A Massachusetts hacker has been sentenced to prison for a year. The 20 years old culprit, Justin A Perras New Bedford's resident, was held for scheming to carry out a cyber fraud and ID theft. Perras is amongst the 5 defendants confessing to have hacked in to LexisNexis' systems. LexisNexis is the popular law database.

The hackers used a combination of social engineering tactics and malware for gaining unauthorized access to Accurint - the law-enforcement database. Seisint, LexisNexis' subsidiary maintains this database.

The hackers employed a Trojan horse for breaking in to the computer of Police Department of Port Orange. They collected personal information about a national database of crime fighting. However, they have been ordered to reimburse the money they charged for services.

The attack resulted in potential exposure of personal details of above 310, 000 people. It enabled the perpetrators to practice their interest in gossip about celebrities.

The filched login credentials of Accurint enabled the hackers to look-up police records as well as other data on several high profile celebrities.
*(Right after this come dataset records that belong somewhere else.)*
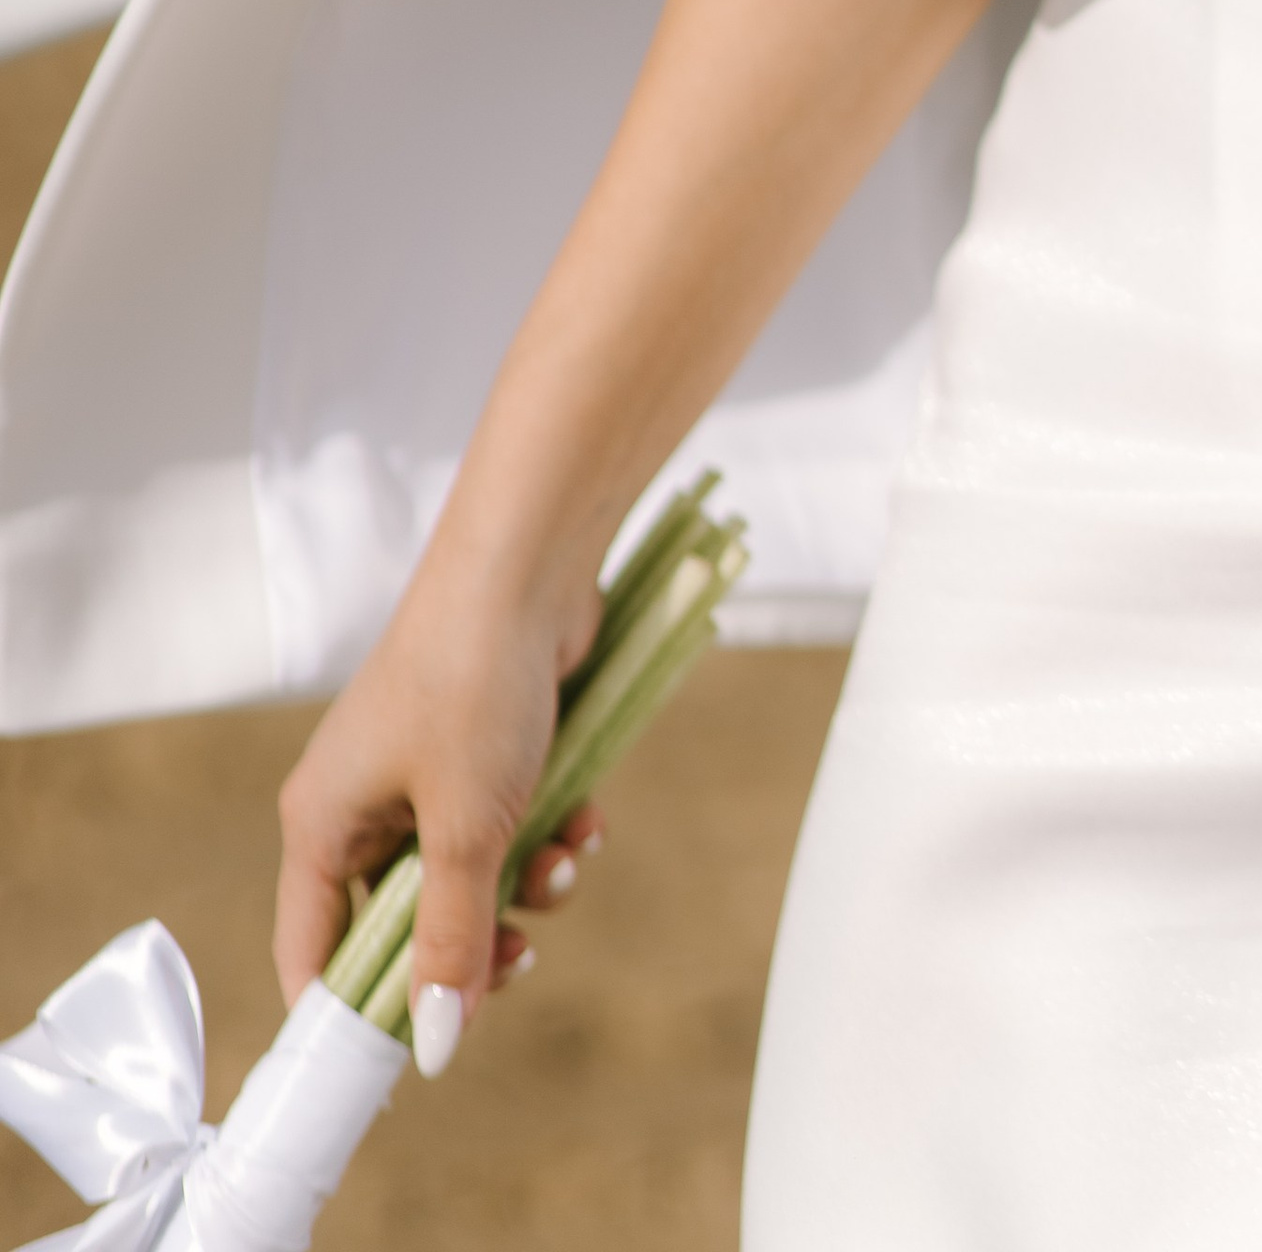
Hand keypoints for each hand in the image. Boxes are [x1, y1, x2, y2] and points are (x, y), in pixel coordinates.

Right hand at [275, 545, 605, 1062]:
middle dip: (471, 945)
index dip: (355, 1017)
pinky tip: (589, 818)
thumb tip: (437, 1044)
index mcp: (322, 823)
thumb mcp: (464, 831)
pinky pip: (508, 824)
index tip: (410, 1061)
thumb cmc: (474, 682)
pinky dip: (548, 831)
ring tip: (566, 862)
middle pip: (402, 924)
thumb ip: (450, 940)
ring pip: (470, 877)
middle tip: (523, 958)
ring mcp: (424, 771)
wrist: (530, 561)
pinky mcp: (483, 747)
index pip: (312, 955)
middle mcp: (362, 801)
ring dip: (527, 886)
Amongst the targeted celebrities were Arnold Schwarzenegger - Governor of California, actors Demi Moore, Paris Hilton, and Laurence Fishburne.

It is good to see that the people will be impugned, said Lt. Frank Surmaczewicz in a statement that news-journalonline.com published on 8 March 2007. Frank oversees Port Orange's detective division. He was glad that his dept. would regain its US$1,905 share in database charges & computer security costs.

The infringement to the computer of Port Orange police took place during January-March 2005, showed the court records. Rhode Island's McKeage employed a program for hacking in to the computer and infecting it with a Trojan horse. After this, he made unauthorized access to the database account of the dept. for obtaining user names & passwords. The information was then used for creating new user names to access the database. The purloined information was later shared with others.

Other perpetrators were sent to prison in December 2006 for their involvement in this conspiracy. They were also ordered to compensate US$105,750 to LexisNexis. As per Sophos experts, following their crimes' discovery 5 defendants have been prohibited from using computers.

Post this spell behind-bars, Perras faces 3years-supervised release plus hundred hours of community service, directed the US District Court in Florida's West Palm Beach.